● **Text provided**:
Performance is a critical concern when implementing Change Data Capture (CDC) solutions in production environments. In this post, I am going to share how we have measured Debezium Server performance (deployed in a Docker container) while streaming changes from MySQL to Kafka. All of this with the default configurations for Debezium, MySQL and Kafka.

This post does not aim to compare Debezium Server with Kafka Connect nor to identify absolute throughput limits. Instead, it focuses on understanding how Debezium Server behaves under realistic workloads using default configurations, and whether it can sustain real-time change data capture in lightweight architectures.

It is also important to underline that, in this evaluation, the database is not stressed in a fully real-world scenario. Conditions such as long-running transactions or other complex workload patterns are not represented, as incorporating them would significantly increase the complexity of the test case.

Introduction

Measuring software performance is important. It directly affects reliability, scalability, cost efficiency and user trust. It is a prerequisite for making informed engineering decisions. Performance measurement transforms software from a black box into an understandable, predictable and optimizable system. It is well known that:

'What is not measured cannot be controlled, predicted or reliably improved'

Going beyond sayings and proverbs, performance measurement provides you with evidence to inform and drive architectural decisions. Specifically, performance testing can help you by providing information that enables you to:

  • Validate that the system meets requirements

  • Identify bottlenecks and limiting factors

  • Help ensure predictable scalability

  • Reduce operational and infrastructure costs

  • Deliver improvements in reliability and resilience

  • Build trust with users and stakeholders

Debezium Server

Apart from performance tests, another great unknown in the CDC community is Debezium Server. If you are reading this, you probably know something about Debezium and CDC. But let me introduce you to Debezium Server. Debezium Server is a standalone runtime for Change Data Capture that captures database changes using Debezium and delivers them directly to configurable sinks without requiring Kafka or Kafka Connect. It addresses a common gap in CDC architectures: situations where Kafka Connect, Kubernetes, or large distributed platforms introduce unnecessary operational complexity. It enables teams to adopt CDC with minimal infrastructure while still benefiting from Debezium’s mature and proven connectors.

● **Provided data**:
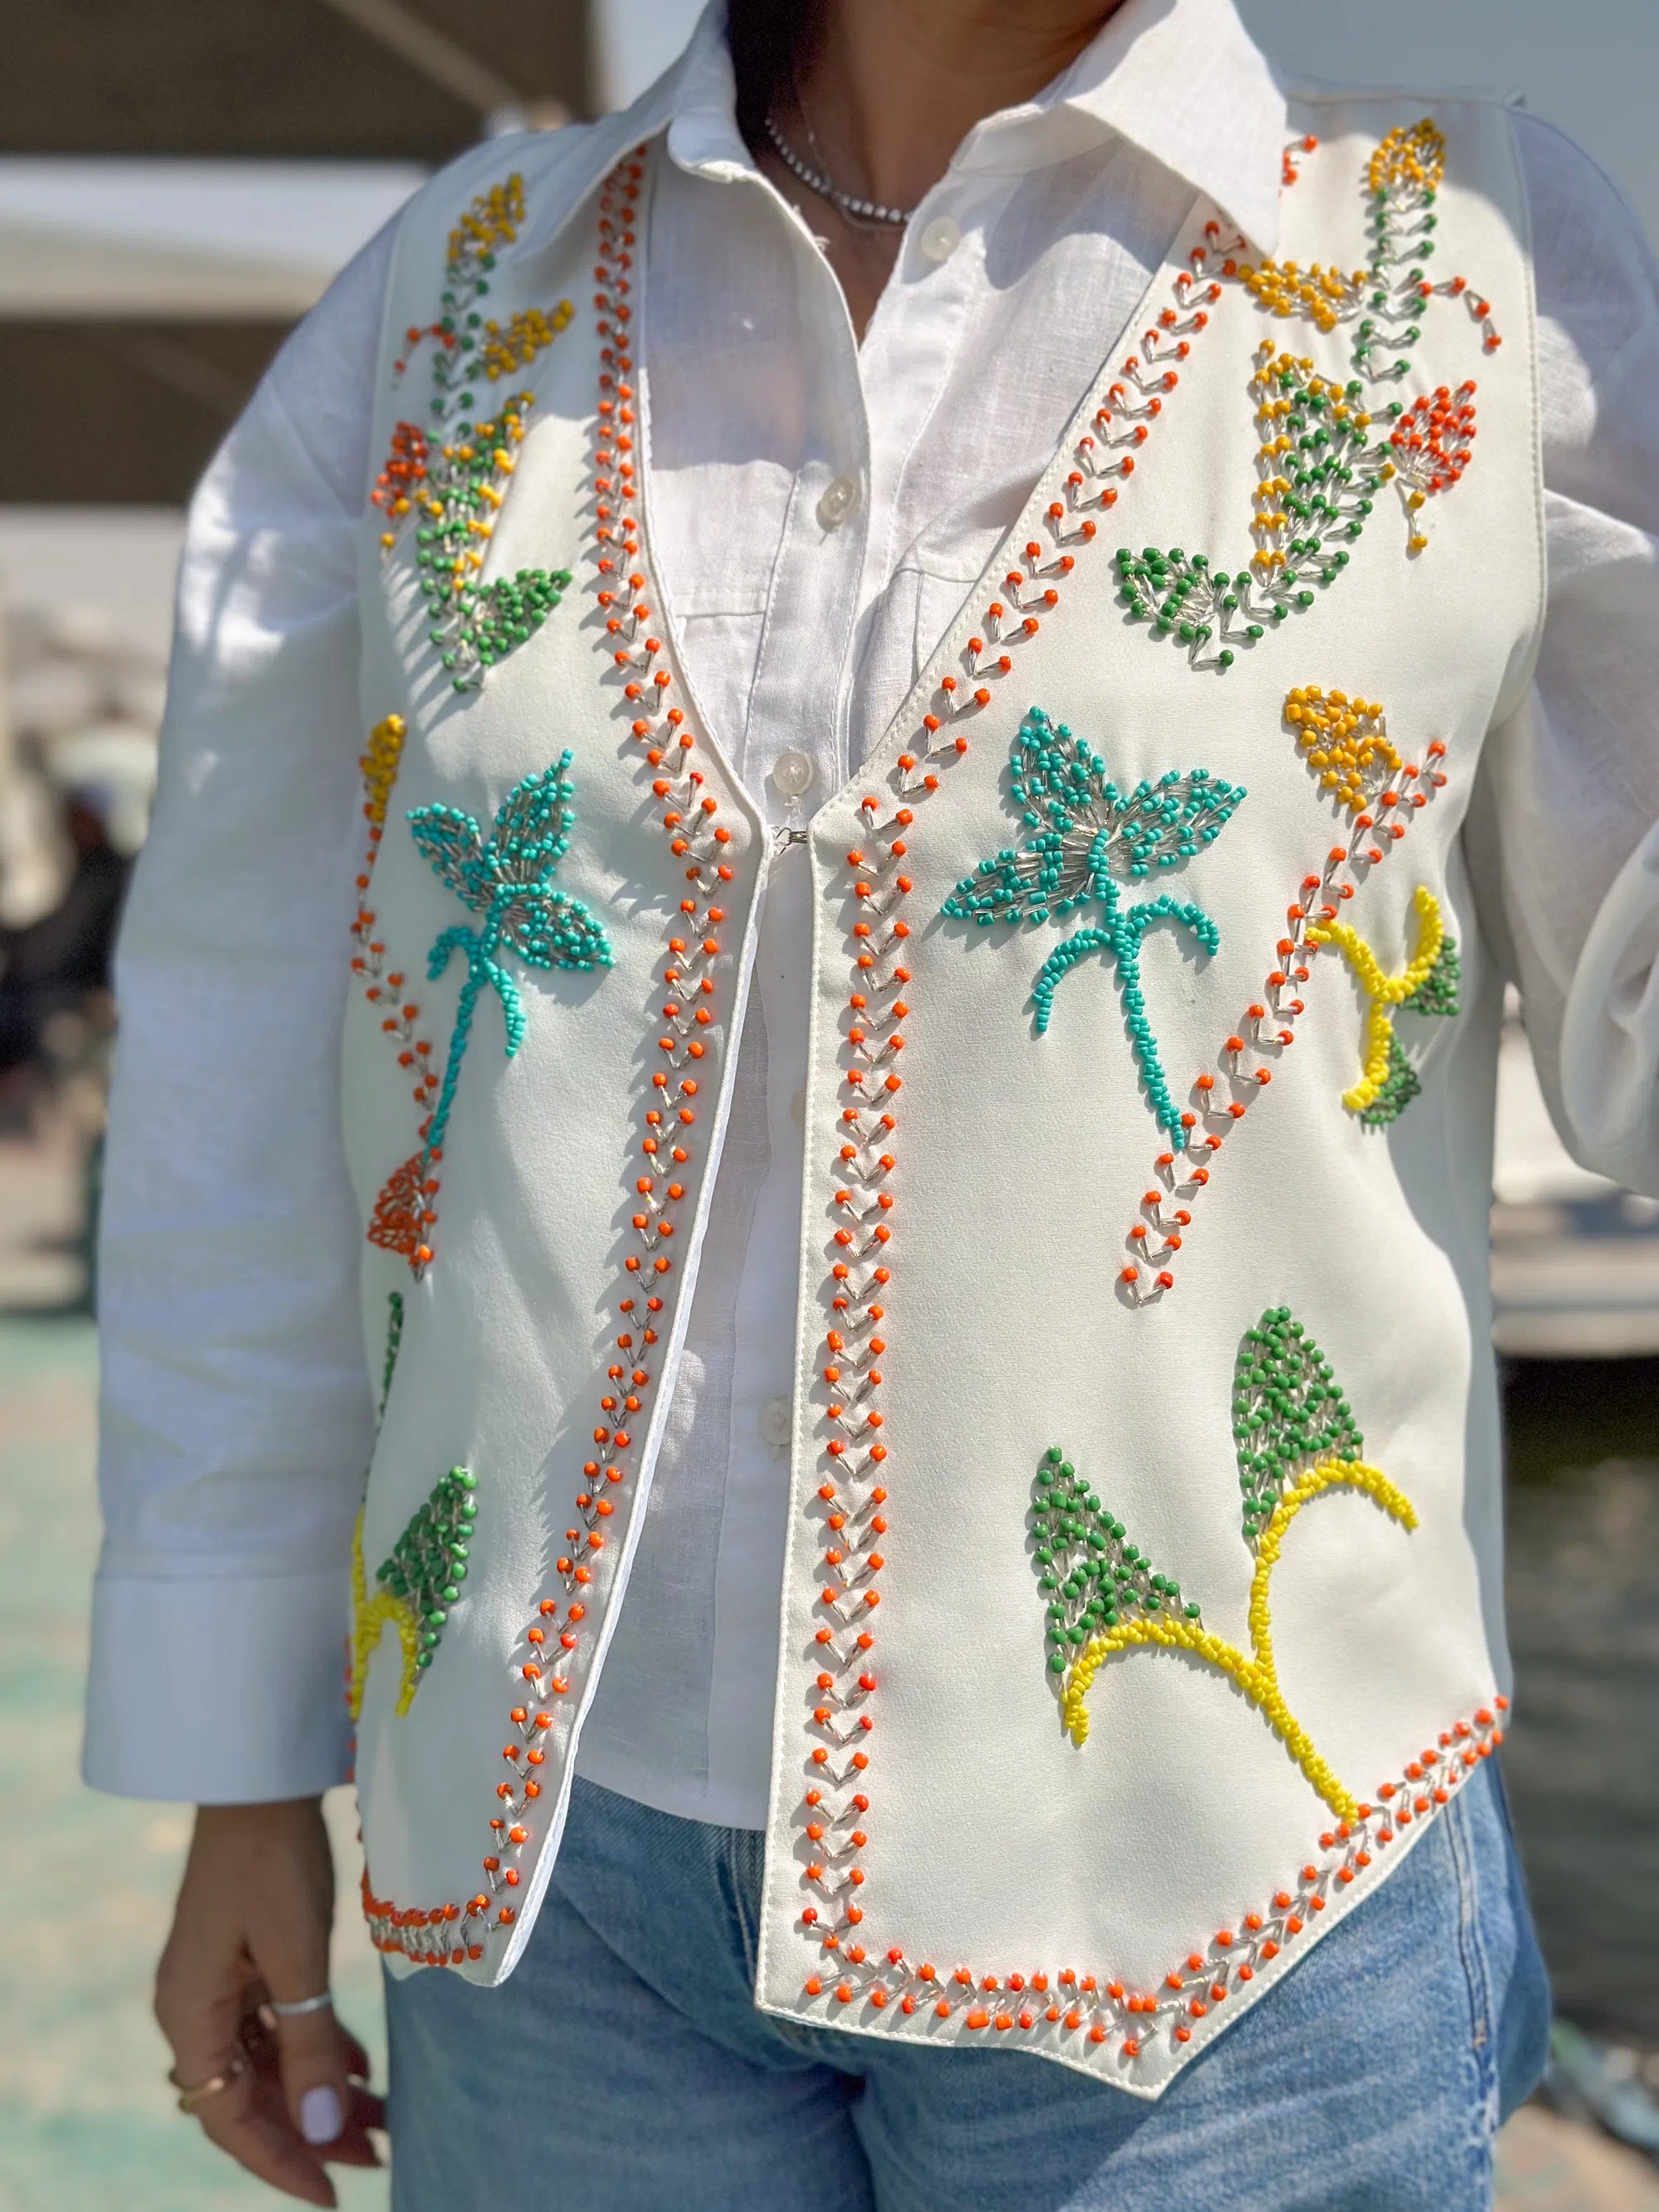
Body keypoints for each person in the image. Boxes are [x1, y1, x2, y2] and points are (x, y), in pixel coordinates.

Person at [85, 0, 1659, 2205]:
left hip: (1226, 1945)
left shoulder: (1471, 267)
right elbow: (259, 1080)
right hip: (555, 1928)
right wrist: (241, 1765)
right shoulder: (457, 298)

● **Work instruction 1**:
In the Debezium Server post, what was Debezium Server deployed in while its performance was measured?
● **Work instruction 2**:
Write out the part of the Debezium Server post between "It is also important" and "the test case.", inclusive.

● **Task solution 1**:
A Docker container.

● **Task solution 2**:
It is also important to underline that, in this evaluation, the database is not stressed in a fully real-world scenario. Conditions such as long-running transactions or other complex workload patterns are not represented, as incorporating them would significantly increase the complexity of the test case.